Problem Statement

Nuske has a grid with N rows and M columns of squares. The rows are numbered 1 through N from top to bottom, and the columns are numbered 1 through M from left to right. Each square in the grid is painted in either blue or white. If S_{i,j} is 1, the square at the i-th row and j-th column is blue; if S_{i,j} is 0, the square is white. For every pair of two blue square a and b, there is at most one path that starts from a, repeatedly proceeds to an adjacent (side by side) blue square and finally reaches b, without traversing the same square more than once.

Phantom Thnook, Nuske's eternal rival, gives Q queries to Nuske. The i-th query consists of four integers x_{i,1}, y_{i,1}, x_{i,2} and y_{i,2} and asks him the following: when the rectangular region of the grid bounded by (and including) the x_{i,1}-th row, x_{i,2}-th row, y_{i,1}-th column and y_{i,2}-th column is cut out, how many connected components consisting of blue squares there are in the region?

Process all the queries.

Constraints

• 1 ≤ N,M ≤ 2000
• 1 ≤ Q ≤ 200000
• S_{i,j} is either 0 or 1.
• S_{i,j} satisfies the condition explained in the statement.
• 1 ≤ x_{i,1} ≤ x_{i,2} ≤ N(1 ≤ i ≤ Q)
• 1 ≤ y_{i,1} ≤ y_{i,2} ≤ M(1 ≤ i ≤ Q)

Sample Input 1

3 4 4
1101
0110
1101
1 1 3 4
1 1 3 1
2 2 3 4
1 2 2 4

Sample Output 1

3
2
2
2

In the first query, the whole grid is specified. There are three components consisting of blue squares, and thus 3 should be printed.

In the second query, the region within the red frame is specified.

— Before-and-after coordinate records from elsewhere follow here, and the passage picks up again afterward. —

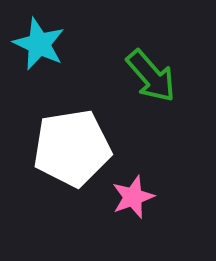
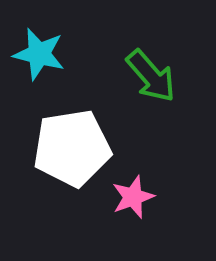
cyan star: moved 10 px down; rotated 10 degrees counterclockwise
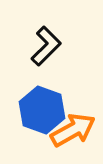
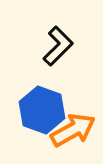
black L-shape: moved 12 px right
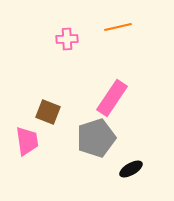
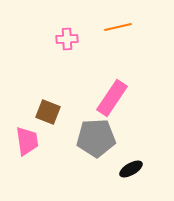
gray pentagon: rotated 15 degrees clockwise
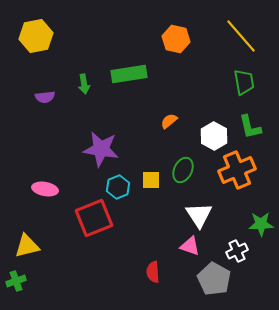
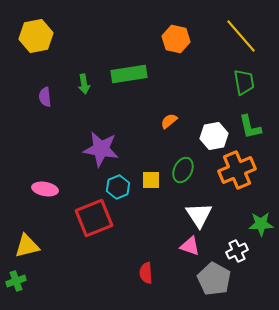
purple semicircle: rotated 90 degrees clockwise
white hexagon: rotated 20 degrees clockwise
red semicircle: moved 7 px left, 1 px down
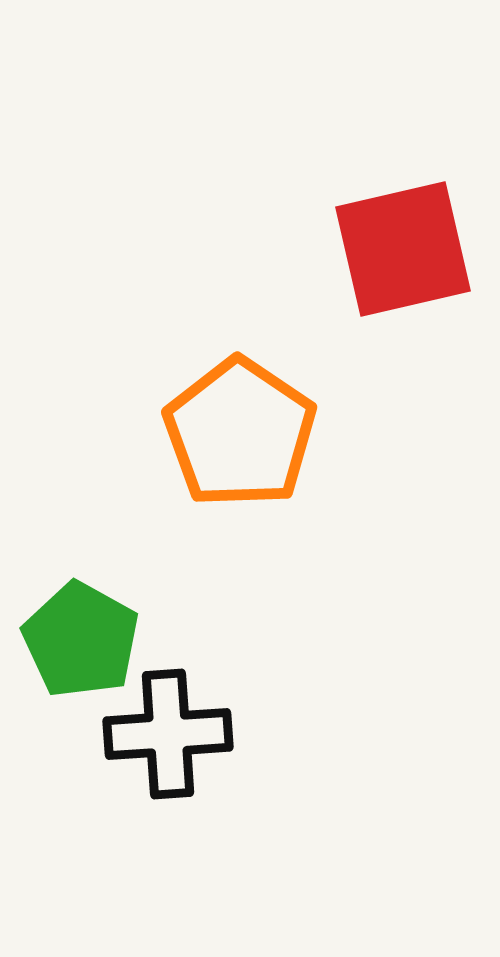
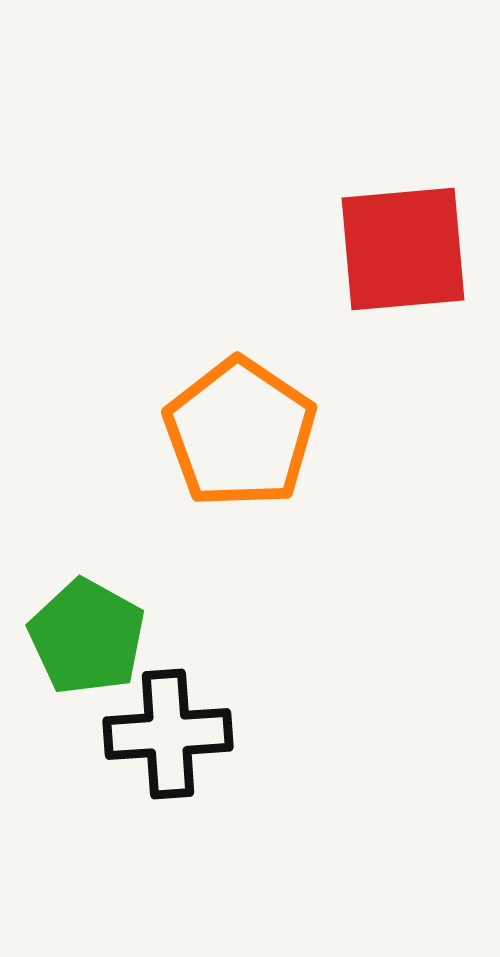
red square: rotated 8 degrees clockwise
green pentagon: moved 6 px right, 3 px up
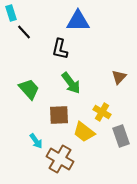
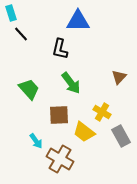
black line: moved 3 px left, 2 px down
gray rectangle: rotated 10 degrees counterclockwise
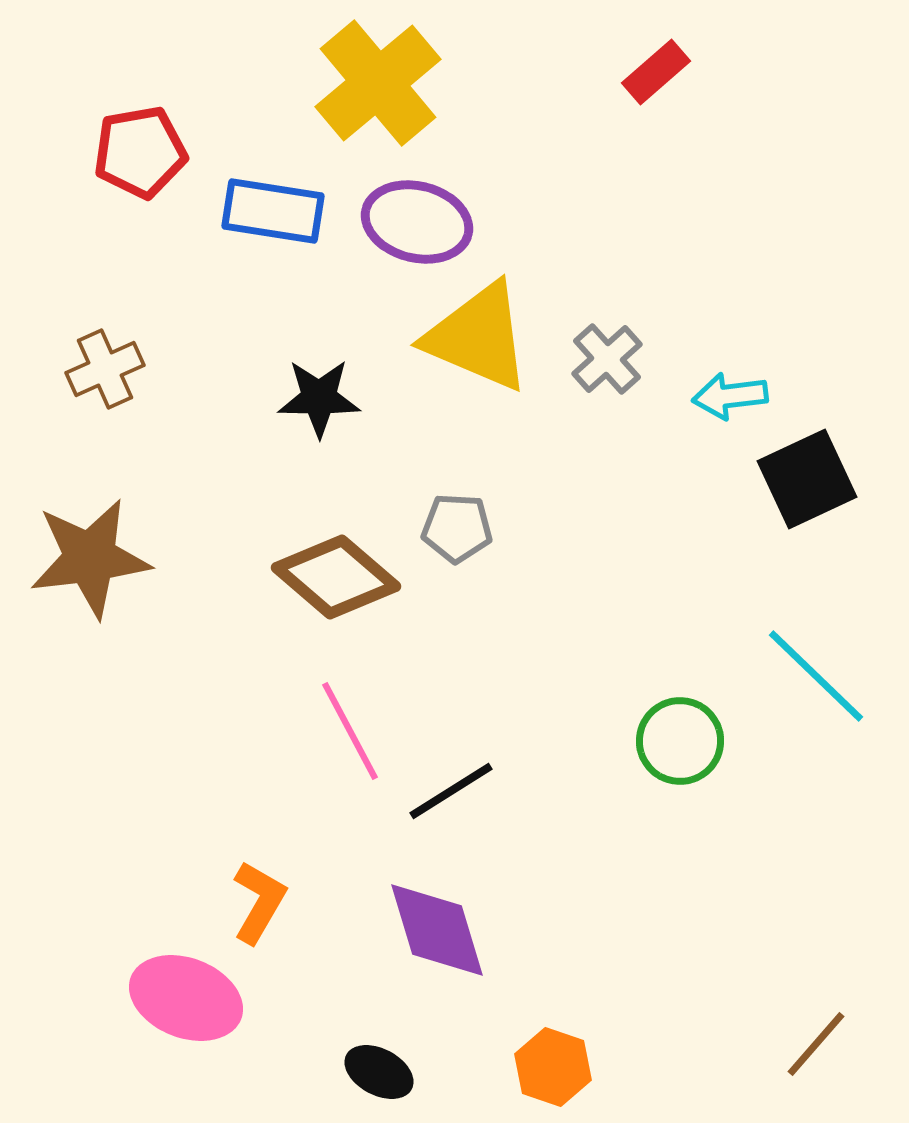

There are two components consisting of blue squares, and thus 2 should be printed. Note that squares that belong to the same component in the original grid may belong to different components.

Sample Input 2

5 5 6
11010
01110
10101
11101
01010
1 1 5 5
1 2 4 5
2 3 3 4
3 3 3 3
3 1 3 5
1 1 3 4

Sample Output 2

3
2
1
1
3
2